Saved data entries:
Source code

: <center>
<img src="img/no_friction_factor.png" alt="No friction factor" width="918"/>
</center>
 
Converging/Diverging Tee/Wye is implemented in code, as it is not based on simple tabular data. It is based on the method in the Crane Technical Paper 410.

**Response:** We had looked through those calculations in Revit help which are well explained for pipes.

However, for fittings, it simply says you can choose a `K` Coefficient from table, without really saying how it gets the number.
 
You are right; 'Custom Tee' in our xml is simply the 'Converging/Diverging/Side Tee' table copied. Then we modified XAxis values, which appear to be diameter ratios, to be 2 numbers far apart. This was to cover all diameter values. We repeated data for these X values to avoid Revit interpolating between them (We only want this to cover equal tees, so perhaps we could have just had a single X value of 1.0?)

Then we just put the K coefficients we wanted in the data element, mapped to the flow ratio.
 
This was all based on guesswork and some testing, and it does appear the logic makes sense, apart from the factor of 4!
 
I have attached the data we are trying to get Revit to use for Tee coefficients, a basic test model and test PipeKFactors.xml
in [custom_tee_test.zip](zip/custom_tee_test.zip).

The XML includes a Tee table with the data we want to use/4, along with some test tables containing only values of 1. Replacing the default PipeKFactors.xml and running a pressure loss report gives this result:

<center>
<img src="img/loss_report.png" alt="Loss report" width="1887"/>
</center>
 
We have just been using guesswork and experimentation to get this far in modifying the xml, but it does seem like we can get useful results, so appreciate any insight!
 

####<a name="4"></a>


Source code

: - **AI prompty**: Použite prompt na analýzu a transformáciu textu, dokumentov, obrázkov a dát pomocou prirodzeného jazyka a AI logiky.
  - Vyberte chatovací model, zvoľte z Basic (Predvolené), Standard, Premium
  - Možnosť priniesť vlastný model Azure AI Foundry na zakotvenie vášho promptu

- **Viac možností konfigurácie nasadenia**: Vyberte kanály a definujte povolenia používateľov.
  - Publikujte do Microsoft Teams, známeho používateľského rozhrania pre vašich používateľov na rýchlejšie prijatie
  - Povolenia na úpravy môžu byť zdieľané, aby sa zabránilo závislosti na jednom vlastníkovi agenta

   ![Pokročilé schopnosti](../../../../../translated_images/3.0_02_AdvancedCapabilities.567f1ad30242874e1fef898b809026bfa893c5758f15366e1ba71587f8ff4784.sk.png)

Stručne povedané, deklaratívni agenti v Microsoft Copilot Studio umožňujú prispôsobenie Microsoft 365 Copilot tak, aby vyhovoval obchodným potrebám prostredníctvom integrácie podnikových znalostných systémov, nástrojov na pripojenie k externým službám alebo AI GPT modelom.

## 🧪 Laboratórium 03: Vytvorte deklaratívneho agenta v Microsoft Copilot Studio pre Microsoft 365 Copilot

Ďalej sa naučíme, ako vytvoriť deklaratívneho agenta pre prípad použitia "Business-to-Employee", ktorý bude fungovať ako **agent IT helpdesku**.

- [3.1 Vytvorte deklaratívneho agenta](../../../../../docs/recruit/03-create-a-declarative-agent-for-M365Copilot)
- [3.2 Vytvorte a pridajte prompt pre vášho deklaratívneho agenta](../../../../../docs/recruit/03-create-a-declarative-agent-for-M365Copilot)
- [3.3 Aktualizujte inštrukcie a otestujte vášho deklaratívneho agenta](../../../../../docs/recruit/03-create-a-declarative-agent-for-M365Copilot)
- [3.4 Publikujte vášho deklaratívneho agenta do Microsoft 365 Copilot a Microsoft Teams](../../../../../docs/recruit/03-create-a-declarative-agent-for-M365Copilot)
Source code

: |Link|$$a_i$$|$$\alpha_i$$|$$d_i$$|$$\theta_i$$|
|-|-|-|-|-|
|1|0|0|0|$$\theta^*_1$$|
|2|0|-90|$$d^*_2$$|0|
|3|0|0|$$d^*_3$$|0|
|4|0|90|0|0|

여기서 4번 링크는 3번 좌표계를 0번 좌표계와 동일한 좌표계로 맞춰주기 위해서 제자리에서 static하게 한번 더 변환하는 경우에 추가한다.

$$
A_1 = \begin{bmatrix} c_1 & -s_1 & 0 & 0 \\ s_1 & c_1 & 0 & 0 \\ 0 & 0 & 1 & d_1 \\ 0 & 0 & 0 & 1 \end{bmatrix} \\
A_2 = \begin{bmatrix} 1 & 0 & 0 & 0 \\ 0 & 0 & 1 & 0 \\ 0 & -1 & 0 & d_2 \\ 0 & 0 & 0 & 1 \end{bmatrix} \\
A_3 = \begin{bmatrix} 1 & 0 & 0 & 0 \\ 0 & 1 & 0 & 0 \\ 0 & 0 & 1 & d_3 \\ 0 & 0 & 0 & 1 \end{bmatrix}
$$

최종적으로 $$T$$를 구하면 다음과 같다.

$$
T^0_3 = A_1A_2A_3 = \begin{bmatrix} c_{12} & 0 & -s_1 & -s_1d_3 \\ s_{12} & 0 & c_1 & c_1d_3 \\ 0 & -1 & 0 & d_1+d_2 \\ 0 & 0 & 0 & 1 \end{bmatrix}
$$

**Try it**.
Render every line of the data above as a JSON list of strings, one string per line and no strings for blank lines.

**Answer section**.
[
  "Source code",
  ": <center>",
  "<img src=\"img/no_friction_factor.png\" alt=\"No friction factor\" width=\"918\"/>",
  "</center>",
  "Converging/Diverging Tee/Wye is implemented in code, as it is not based on simple tabular data. It is based on the method in the Crane Technical Paper 410.",
  "**Response:** We had looked through those calculations in Revit help which are well explained for pipes.",
  "However, for fittings, it simply says you can choose a `K` Coefficient from table, without really saying how it gets the number.",
  "You are right; 'Custom Tee' in our xml is simply the 'Converging/Diverging/Side Tee' table copied. Then we modified XAxis values, which appear to be diameter ratios, to be 2 numbers far apart. This was to cover all diameter values. We repeated data for these X values to avoid Revit interpolating between them (We only want this to cover equal tees, so perhaps we could have just had a single X value of 1.0?)",
  "Then we just put the K coefficients we wanted in the data element, mapped to the flow ratio.",
  "This was all based on guesswork and some testing, and it does appear the logic makes sense, apart from the factor of 4!",
  "I have attached the data we are trying to get Revit to use for Tee coefficients, a basic test model and test PipeKFactors.xml",
  "in [custom_tee_test.zip](zip/custom_tee_test.zip).",
  "The XML includes a Tee table with the data we want to use/4, along with some test tables containing only values of 1. Replacing the default PipeKFactors.xml and running a pressure loss report gives this result:",
  "<center>",
  "<img src=\"img/loss_report.png\" alt=\"Loss report\" width=\"1887\"/>",
  "</center>",
  "We have just been using guesswork and experimentation to get this far in modifying the xml, but it does seem like we can get useful results, so appreciate any insight!",
  "####<a name=\"4\"></a>",
  "Source code",
  ": - **AI prompty**: Použite prompt na analýzu a transformáciu textu, dokumentov, obrázkov a dát pomocou prirodzeného jazyka a AI logiky.",
  "  - Vyberte chatovací model, zvoľte z Basic (Predvolené), Standard, Premium",
  "  - Možnosť priniesť vlastný model Azure AI Foundry na zakotvenie vášho promptu",
  "- **Viac možností konfigurácie nasadenia**: Vyberte kanály a definujte povolenia používateľov.",
  "  - Publikujte do Microsoft Teams, známeho používateľského rozhrania pre vašich používateľov na rýchlejšie prijatie",
  "  - Povolenia na úpravy môžu byť zdieľané, aby sa zabránilo závislosti na jednom vlastníkovi agenta",
  "   ![Pokročilé schopnosti](../../../../../translated_images/3.0_02_AdvancedCapabilities.567f1ad30242874e1fef898b809026bfa893c5758f15366e1ba71587f8ff4784.sk.png)",
  "Stručne povedané, deklaratívni agenti v Microsoft Copilot Studio umožňujú prispôsobenie Microsoft 365 Copilot tak, aby vyhovoval obchodným potrebám prostredníctvom integrácie podnikových znalostných systémov, nástrojov na pripojenie k externým službám alebo AI GPT modelom.",
  "## 🧪 Laboratórium 03: Vytvorte deklaratívneho agenta v Microsoft Copilot Studio pre Microsoft 365 Copilot",
  "Ďalej sa naučíme, ako vytvoriť deklaratívneho agenta pre prípad použitia \"Business-to-Employee\", ktorý bude fungovať ako **agent IT helpdesku**.",
  "- [3.1 Vytvorte deklaratívneho agenta](../../../../../docs/recruit/03-create-a-declarative-agent-for-M365Copilot)",
  "- [3.2 Vytvorte a pridajte prompt pre vášho deklaratívneho agenta](../../../../../docs/recruit/03-create-a-declarative-agent-for-M365Copilot)",
  "- [3.3 Aktualizujte inštrukcie a otestujte vášho deklaratívneho agenta](../../../../../docs/recruit/03-create-a-declarative-agent-for-M365Copilot)",
  "- [3.4 Publikujte vášho deklaratívneho agenta do Microsoft 365 Copilot a Microsoft Teams](../../../../../docs/recruit/03-create-a-declarative-agent-for-M365Copilot)",
  "Source code",
  ": |Link|$$a_i$$|$$\\alpha_i$$|$$d_i$$|$$\\theta_i$$|",
  "|-|-|-|-|-|",
  "|1|0|0|0|$$\\theta^*_1$$|",
  "|2|0|-90|$$d^*_2$$|0|",
  "|3|0|0|$$d^*_3$$|0|",
  "|4|0|90|0|0|",
  "여기서 4번 링크는 3번 좌표계를 0번 좌표계와 동일한 좌표계로 맞춰주기 위해서 제자리에서 static하게 한번 더 변환하는 경우에 추가한다.",
  "$$",
  "A_1 = \\begin{bmatrix} c_1 & -s_1 & 0 & 0 \\\\ s_1 & c_1 & 0 & 0 \\\\ 0 & 0 & 1 & d_1 \\\\ 0 & 0 & 0 & 1 \\end{bmatrix} \\\\",
  "A_2 = \\begin{bmatrix} 1 & 0 & 0 & 0 \\\\ 0 & 0 & 1 & 0 \\\\ 0 & -1 & 0 & d_2 \\\\ 0 & 0 & 0 & 1 \\end{bmatrix} \\\\",
  "A_3 = \\begin{bmatrix} 1 & 0 & 0 & 0 \\\\ 0 & 1 & 0 & 0 \\\\ 0 & 0 & 1 & d_3 \\\\ 0 & 0 & 0 & 1 \\end{bmatrix}",
  "$$",
  "최종적으로 $$T$$를 구하면 다음과 같다.",
  "$$",
  "T^0_3 = A_1A_2A_3 = \\begin{bmatrix} c_{12} & 0 & -s_1 & -s_1d_3 \\\\ s_{12} & 0 & c_1 & c_1d_3 \\\\ 0 & -1 & 0 & d_1+d_2 \\\\ 0 & 0 & 0 & 1 \\end{bmatrix}",
  "$$"
]